On the surface, working as a professional researcher at academia (universities, medical schools, research institutes, government research centers) or at industry is a matter of personal choice. Research jobs at either location have both good and poor operational features. As I have written earlier, many faculty scientists now are increasingly dissatisfied with their serious job problems in academia (see “Why Are University Scientists Increasingly Upset with Their Job? Part I”, and “Part II” ). For the industrial scientists I have known personally, all seemed to be quite happy with their employment, unlike their academic counterparts. It remains uncommon for any faculty scientist to move into a new research job in industry.
As part of a group of interesting articles about current interactions between industrial research and development activities with scientists in academia, Nature (07 December, 2017: vol. 552, number 7683) has just published a brief dispatch by the science writer, Elie Dolgin, “In Good Company” (https://www.nature.com/articles/d41586-017-07425-z). This article describes 4 selected faculty scientists who ended their dissatisfaction in academia by moving into a new position researching in industry.
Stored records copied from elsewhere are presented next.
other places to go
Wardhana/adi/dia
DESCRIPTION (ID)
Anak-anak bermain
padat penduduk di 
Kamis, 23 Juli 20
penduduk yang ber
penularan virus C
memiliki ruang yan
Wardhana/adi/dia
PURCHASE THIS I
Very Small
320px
Although the very small number of scientists surveyed does not permit any valid statistical examination, I will give an overview of these individuals followed by a closer look at their motivations (i.e., what were their chief dissatisfactions with university research, and what were they looking for when they moved into industrial research).
Overview of scientists who moved from academia into industry!
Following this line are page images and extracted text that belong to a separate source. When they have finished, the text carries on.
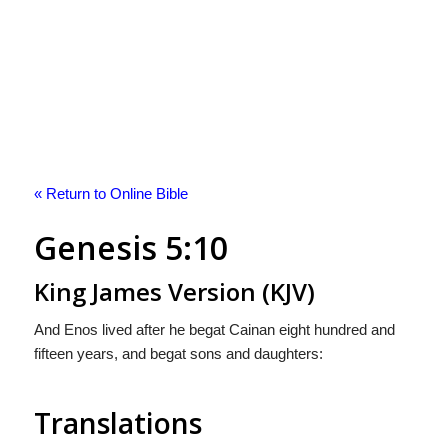
« Return to Online Bible
Genesis 5:10
King James Version (KJV)
And Enos lived after he begat Cainan eight hundred and
fifteen years, and begat sons and daughters:
Translations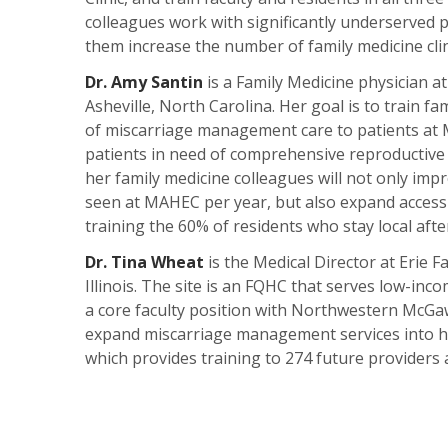
colleagues work with significantly underserved pa
them increase the number of family medicine clini
Dr. Amy Santin
is a Family Medicine physician 
Asheville, North Carolina. Her goal is to train fa
of miscarriage management care to patients at M
patients in need of comprehensive reproductive h
her family medicine colleagues will not only im
seen at MAHEC per year, but also expand access 
training the 60% of residents who stay local afte
Dr. Tina Wheat
is the Medical Director at Erie 
Illinois. The site is an FQHC that serves low-in
a core faculty position with Northwestern McGaw
expand miscarriage management services into her
which provides training to 274 future providers a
The 4 scientists surveyed include both males and females, have varied backgrounds, conducted research in quite different parts of science, and were employed at various institutions within the United States. One is a cancer cell biologist, another is a neuroscientist, the third is a tumor immunologist, and the fourth is a physicist now working with large-scale computation for weather predictions. No common characteristics of age, chief research interest, or cultural background are notable. Some had researched in academia for several decades before moving. All were quite successful with their research career in academia, but developed reasons and feelings for wanting a big change.
Announced causes for dissatisfaction with researching in academia!
Motivations of all 4 individuals for moving out of academia into industrial research include recognition that their research findings then will have more practical outcomes and impact for people needing help. One experienced academic scientist strikingly put the feeling behind his move as, “It’s an opportunity to make drugs instead of papers.”
Perceptions about their new industrial job!
These individual scientists all found more satisfaction researching within industry due to the presence of several different new opportunities: larger salaries, more possibilities to extend basic studies into applied investigations, no need to get research grants to fund their experiments, and the presence of active training programs for postdocs at larger industrial institutions. One scientist who worked on basic research in academia stated about the new job, “I (now) get to see my work come alive.”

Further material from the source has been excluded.